The current study confirmed the usefulness of the applied approach for the quality assessment of stored berries. The development of innovative models using selected image texture parameters and traditional machine learning algorithms allowed for correct distinguishing fresh grape berries and samples stored at different conditions in an objective and non-destructive manner. The applied approach can have practical applications for the determination of changes in grape berries caused by the storage. However, future research may be performed involving more in-depth use of texture parameters extracted from images acquired using various techniques coupled with traditional machine learning and deep learning algorithms to determine changes in the structure of grapes stored with advanced technologies.

Conclusion

The current study evaluated the feasibility of the comparison of three storage conditions ( – 18 °C, + 4 °C, and room temperature) of grapes based on textural image analysis.

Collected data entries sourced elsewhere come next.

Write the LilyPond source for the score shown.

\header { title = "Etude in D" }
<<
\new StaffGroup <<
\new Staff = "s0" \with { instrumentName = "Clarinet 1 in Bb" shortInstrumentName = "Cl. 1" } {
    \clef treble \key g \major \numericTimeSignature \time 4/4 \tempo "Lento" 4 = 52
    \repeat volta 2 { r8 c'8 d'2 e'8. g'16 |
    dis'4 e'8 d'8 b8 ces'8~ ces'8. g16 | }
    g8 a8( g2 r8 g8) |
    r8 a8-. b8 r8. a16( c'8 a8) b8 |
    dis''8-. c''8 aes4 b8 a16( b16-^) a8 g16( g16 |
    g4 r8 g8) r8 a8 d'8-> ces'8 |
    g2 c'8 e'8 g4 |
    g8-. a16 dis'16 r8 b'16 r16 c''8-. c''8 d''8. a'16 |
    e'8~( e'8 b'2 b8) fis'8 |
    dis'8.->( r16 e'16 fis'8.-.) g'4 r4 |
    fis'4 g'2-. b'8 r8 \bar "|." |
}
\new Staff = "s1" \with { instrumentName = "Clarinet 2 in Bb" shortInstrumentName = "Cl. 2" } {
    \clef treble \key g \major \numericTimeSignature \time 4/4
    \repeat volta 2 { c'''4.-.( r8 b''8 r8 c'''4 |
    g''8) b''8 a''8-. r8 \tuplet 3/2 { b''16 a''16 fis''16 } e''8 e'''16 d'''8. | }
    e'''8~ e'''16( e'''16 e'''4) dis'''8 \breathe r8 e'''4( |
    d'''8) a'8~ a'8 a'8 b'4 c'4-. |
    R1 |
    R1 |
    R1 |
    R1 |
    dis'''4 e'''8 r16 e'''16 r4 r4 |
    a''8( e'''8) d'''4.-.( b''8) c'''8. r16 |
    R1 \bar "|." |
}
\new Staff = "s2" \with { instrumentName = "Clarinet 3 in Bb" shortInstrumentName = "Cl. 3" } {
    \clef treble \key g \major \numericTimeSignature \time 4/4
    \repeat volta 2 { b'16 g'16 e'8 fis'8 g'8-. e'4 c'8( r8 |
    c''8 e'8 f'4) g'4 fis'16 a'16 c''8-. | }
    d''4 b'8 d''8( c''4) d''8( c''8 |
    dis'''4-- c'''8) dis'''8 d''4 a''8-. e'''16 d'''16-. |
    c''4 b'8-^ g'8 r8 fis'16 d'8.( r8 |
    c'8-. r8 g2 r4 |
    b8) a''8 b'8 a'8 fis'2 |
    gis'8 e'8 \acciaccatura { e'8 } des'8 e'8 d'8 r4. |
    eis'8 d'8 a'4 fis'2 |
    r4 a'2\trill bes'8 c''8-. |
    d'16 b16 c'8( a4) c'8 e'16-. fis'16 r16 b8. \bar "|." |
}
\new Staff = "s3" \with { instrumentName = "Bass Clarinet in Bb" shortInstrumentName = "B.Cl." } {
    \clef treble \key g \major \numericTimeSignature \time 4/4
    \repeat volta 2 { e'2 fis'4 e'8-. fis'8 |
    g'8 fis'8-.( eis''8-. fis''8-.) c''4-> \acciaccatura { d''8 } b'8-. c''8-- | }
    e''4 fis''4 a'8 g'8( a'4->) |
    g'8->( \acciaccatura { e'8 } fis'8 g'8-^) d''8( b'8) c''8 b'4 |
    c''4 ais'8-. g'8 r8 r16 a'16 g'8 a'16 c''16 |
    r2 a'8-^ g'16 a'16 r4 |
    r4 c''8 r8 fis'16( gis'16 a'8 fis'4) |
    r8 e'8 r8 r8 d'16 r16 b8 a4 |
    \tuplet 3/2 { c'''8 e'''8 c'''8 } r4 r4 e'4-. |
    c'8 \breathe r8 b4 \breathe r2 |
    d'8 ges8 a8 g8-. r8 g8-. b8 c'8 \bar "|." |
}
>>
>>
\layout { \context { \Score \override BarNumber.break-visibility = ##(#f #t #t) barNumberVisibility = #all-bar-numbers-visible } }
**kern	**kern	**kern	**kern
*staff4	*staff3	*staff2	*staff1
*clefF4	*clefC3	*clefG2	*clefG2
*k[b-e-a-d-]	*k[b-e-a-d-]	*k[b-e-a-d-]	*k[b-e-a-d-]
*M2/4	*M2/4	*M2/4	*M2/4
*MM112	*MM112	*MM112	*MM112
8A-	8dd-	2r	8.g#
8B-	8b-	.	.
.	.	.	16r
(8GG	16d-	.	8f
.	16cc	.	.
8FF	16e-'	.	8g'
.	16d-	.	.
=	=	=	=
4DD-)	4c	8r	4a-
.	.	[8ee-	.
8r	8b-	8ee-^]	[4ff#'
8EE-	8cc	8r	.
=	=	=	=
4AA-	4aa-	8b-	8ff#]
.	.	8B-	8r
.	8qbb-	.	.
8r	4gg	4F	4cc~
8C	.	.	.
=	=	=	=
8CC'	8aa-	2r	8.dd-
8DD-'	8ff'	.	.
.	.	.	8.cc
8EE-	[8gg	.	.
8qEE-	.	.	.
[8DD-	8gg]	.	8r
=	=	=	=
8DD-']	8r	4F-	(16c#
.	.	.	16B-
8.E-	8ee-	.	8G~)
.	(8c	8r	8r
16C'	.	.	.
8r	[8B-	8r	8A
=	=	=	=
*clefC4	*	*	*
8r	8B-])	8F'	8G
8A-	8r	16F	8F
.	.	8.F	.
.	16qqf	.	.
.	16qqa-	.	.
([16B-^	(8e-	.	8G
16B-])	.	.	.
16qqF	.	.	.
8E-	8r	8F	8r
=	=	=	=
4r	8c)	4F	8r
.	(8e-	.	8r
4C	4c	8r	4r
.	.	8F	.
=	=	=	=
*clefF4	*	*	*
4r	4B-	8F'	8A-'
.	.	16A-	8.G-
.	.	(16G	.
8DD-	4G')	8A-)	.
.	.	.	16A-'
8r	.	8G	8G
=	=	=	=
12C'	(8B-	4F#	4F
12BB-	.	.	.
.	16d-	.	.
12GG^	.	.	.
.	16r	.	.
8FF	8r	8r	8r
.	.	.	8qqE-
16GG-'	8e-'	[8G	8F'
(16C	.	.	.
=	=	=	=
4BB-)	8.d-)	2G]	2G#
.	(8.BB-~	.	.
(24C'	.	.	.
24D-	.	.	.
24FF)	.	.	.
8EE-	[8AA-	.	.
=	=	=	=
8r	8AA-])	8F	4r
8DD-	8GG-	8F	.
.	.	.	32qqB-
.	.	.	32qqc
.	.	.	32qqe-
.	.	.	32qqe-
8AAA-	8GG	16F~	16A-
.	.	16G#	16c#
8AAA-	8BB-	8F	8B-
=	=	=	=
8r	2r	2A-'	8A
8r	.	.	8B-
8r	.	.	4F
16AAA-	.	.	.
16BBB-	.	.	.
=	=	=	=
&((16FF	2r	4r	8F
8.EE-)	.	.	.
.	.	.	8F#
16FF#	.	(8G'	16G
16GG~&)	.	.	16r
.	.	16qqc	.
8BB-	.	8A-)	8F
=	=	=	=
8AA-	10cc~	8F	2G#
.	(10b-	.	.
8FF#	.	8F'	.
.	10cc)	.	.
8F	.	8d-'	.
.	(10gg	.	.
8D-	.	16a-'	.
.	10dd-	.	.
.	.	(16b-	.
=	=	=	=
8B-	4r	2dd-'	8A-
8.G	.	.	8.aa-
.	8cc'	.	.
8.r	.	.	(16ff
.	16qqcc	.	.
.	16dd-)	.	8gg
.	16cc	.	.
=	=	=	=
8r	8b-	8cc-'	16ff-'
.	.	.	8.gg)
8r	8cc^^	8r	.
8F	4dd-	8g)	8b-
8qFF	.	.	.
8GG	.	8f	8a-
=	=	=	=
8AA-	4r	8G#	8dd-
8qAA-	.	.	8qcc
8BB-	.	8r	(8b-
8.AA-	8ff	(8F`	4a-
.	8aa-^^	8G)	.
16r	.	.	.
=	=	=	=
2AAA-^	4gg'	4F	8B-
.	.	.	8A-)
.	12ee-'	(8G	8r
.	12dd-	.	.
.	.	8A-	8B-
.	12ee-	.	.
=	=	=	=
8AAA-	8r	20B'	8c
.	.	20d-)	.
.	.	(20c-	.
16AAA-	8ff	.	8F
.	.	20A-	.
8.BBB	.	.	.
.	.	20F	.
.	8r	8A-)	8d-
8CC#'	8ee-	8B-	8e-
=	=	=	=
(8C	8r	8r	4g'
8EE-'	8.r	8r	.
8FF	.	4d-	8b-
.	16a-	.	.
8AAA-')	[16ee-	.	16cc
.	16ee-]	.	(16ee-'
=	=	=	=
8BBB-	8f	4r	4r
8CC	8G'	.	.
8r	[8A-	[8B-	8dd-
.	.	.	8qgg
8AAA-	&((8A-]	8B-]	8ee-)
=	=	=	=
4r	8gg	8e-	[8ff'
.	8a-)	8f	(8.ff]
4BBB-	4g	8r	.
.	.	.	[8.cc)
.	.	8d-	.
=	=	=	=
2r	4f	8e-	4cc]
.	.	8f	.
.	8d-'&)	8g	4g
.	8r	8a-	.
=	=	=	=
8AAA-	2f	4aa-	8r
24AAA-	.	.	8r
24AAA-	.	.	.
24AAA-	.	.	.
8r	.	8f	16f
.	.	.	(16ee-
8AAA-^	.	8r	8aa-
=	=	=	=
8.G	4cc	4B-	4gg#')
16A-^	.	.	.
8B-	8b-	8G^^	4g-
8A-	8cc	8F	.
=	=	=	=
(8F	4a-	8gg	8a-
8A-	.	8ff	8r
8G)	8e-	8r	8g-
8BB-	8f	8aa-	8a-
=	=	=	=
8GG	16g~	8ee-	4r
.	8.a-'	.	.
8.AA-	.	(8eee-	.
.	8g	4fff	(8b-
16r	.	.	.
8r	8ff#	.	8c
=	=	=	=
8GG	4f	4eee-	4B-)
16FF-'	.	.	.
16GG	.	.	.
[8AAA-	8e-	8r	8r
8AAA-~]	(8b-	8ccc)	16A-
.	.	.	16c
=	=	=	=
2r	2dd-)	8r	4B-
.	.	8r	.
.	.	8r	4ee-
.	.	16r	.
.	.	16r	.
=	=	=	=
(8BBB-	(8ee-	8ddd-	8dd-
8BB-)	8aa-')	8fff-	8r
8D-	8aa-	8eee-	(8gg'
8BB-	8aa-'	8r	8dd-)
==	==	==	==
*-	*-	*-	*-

The results revealed that grape berries stored under different conditions can be distinguished using models based on selected image textures developed using machine learning algorithms. The most accurate models for the classification of fresh grape samples and fruit stored in a freezer, refrigerator and room for 4 weeks involved selected textures extracted from images in color channels R, G, B, L, a, and b. The Random Forest machine learning algorithm turned out to be the most effective and accurate providing an overall accuracy of 96%. The innovative models developed using selected textures and machine learning algorithms can be used in practice for the non-destructive and objective assessment of changes occurring under different storage conditions of fruits and vegetables.